1. Freezing appropriations at the level provided in fiscal year 2000 (without any adjustment for inflation) would produce outlays $46 billion higher than the amount allowed under the cap in 2001 and $57 billion higher than the cap for 2002. The surpluses for these years would consequently be smaller under a freeze than if discretionary spending were to comply with the caps. But the story is different for the latter part of the 10-year budget period. Under the CBO baseline that assumes adherence to the caps, discretionary spending after 2002 is assumed to equal the 2002 cap plus inflation. By contrast, under a baseline that assumes a 10-year freeze on discretionary appropriations, discretionary outlays do not grow with inflation and remain essentially flat all of the way through 2010. In the latter years of the 10-year period, discretionary spending would be lower under the baseline that assumes a freeze — and projected budget surpluses consequently would be larger — than under the baseline that assumes adherence to the caps. For example, discretionary outlays would be $74 billion lower in 2010 under a baseline that assumes a freeze than under the baseline that assumes compliance with the caps. Total discretionary spending — and total surpluses — over the 10-year period as a whole would be roughly the same under both approaches.

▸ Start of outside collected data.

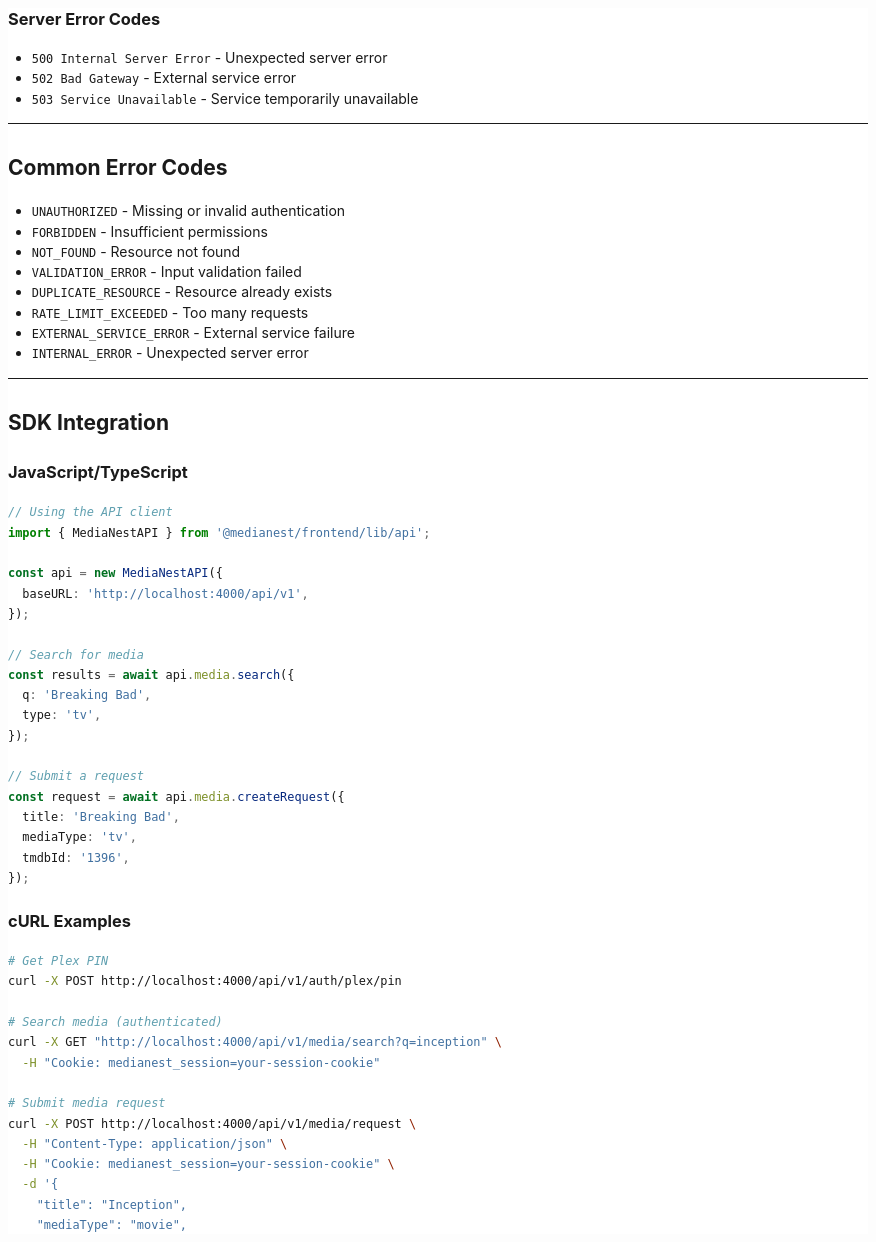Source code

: ### Server Error Codes

- `500 Internal Server Error` - Unexpected server error
- `502 Bad Gateway` - External service error
- `503 Service Unavailable` - Service temporarily unavailable

---

## Common Error Codes

- `UNAUTHORIZED` - Missing or invalid authentication
- `FORBIDDEN` - Insufficient permissions
- `NOT_FOUND` - Resource not found
- `VALIDATION_ERROR` - Input validation failed
- `DUPLICATE_RESOURCE` - Resource already exists
- `RATE_LIMIT_EXCEEDED` - Too many requests
- `EXTERNAL_SERVICE_ERROR` - External service failure
- `INTERNAL_ERROR` - Unexpected server error

---

## SDK Integration

### JavaScript/TypeScript

```typescript
// Using the API client
import { MediaNestAPI } from '@medianest/frontend/lib/api';

const api = new MediaNestAPI({
  baseURL: 'http://localhost:4000/api/v1',
});

// Search for media
const results = await api.media.search({
  q: 'Breaking Bad',
  type: 'tv',
});

// Submit a request
const request = await api.media.createRequest({
  title: 'Breaking Bad',
  mediaType: 'tv',
  tmdbId: '1396',
});
```

### cURL Examples

```bash
# Get Plex PIN
curl -X POST http://localhost:4000/api/v1/auth/plex/pin

# Search media (authenticated)
curl -X GET "http://localhost:4000/api/v1/media/search?q=inception" \
  -H "Cookie: medianest_session=your-session-cookie"

# Submit media request
curl -X POST http://localhost:4000/api/v1/media/request \
  -H "Content-Type: application/json" \
  -H "Cookie: medianest_session=your-session-cookie" \
  -d '{
    "title": "Inception",
    "mediaType": "movie",
```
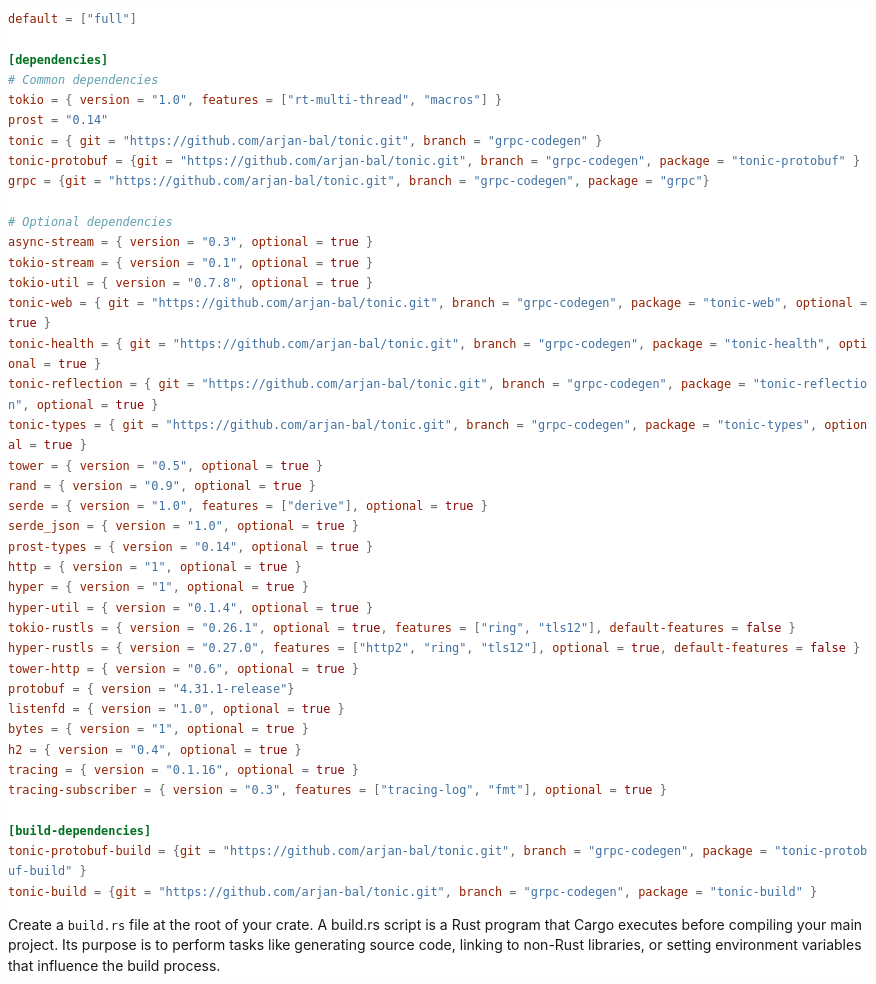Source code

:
 ```toml
default = ["full"]

[dependencies]
# Common dependencies
tokio = { version = "1.0", features = ["rt-multi-thread", "macros"] }
prost = "0.14"
tonic = { git = "https://github.com/arjan-bal/tonic.git", branch = "grpc-codegen" }
tonic-protobuf = {git = "https://github.com/arjan-bal/tonic.git", branch = "grpc-codegen", package = "tonic-protobuf" }
grpc = {git = "https://github.com/arjan-bal/tonic.git", branch = "grpc-codegen", package = "grpc"}

# Optional dependencies
async-stream = { version = "0.3", optional = true }
tokio-stream = { version = "0.1", optional = true }
tokio-util = { version = "0.7.8", optional = true }
tonic-web = { git = "https://github.com/arjan-bal/tonic.git", branch = "grpc-codegen", package = "tonic-web", optional = true }
tonic-health = { git = "https://github.com/arjan-bal/tonic.git", branch = "grpc-codegen", package = "tonic-health", optional = true }
tonic-reflection = { git = "https://github.com/arjan-bal/tonic.git", branch = "grpc-codegen", package = "tonic-reflection", optional = true }
tonic-types = { git = "https://github.com/arjan-bal/tonic.git", branch = "grpc-codegen", package = "tonic-types", optional = true }
tower = { version = "0.5", optional = true }
rand = { version = "0.9", optional = true }
serde = { version = "1.0", features = ["derive"], optional = true }
serde_json = { version = "1.0", optional = true }
prost-types = { version = "0.14", optional = true }
http = { version = "1", optional = true }
hyper = { version = "1", optional = true }
hyper-util = { version = "0.1.4", optional = true }
tokio-rustls = { version = "0.26.1", optional = true, features = ["ring", "tls12"], default-features = false }
hyper-rustls = { version = "0.27.0", features = ["http2", "ring", "tls12"], optional = true, default-features = false }
tower-http = { version = "0.6", optional = true }
protobuf = { version = "4.31.1-release"}
listenfd = { version = "1.0", optional = true }
bytes = { version = "1", optional = true }
h2 = { version = "0.4", optional = true }
tracing = { version = "0.1.16", optional = true }
tracing-subscriber = { version = "0.3", features = ["tracing-log", "fmt"], optional = true }

[build-dependencies]
tonic-protobuf-build = {git = "https://github.com/arjan-bal/tonic.git", branch = "grpc-codegen", package = "tonic-protobuf-build" }
tonic-build = {git = "https://github.com/arjan-bal/tonic.git", branch = "grpc-codegen", package = "tonic-build" }
```
Create a `build.rs` file at the root of your crate. A build.rs script is a Rust program that Cargo executes before compiling your main project. Its purpose is to perform tasks like generating source code, linking to non-Rust libraries, or setting environment variables that influence the build process.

2. Some public investment expenditures can, like private investment expenditures, increase total economic growth and ease the long-term budget problem. Most public investment is made through discretionary programs, which are funded on a year-to-year basis. This means that additional public investments can be made through certain discretionary programs for a number of years without permanently locking in that additional spending, as would be the case with tax cuts or entitlement expansions. Consequently, increases for discretionary programs carefully targeted on public investment activities that are likely to produce subsequent economic pay-offs have the potential to produce modest positive, rather than negative, impacts on the long-term budget outlook. Among the categories of spending generally thought to constitute public investments are education, job training, infrastructure, research and development, and early intervention programs for children. It should be recognized that not all programs in these categories are effective in producing long-term payoffs.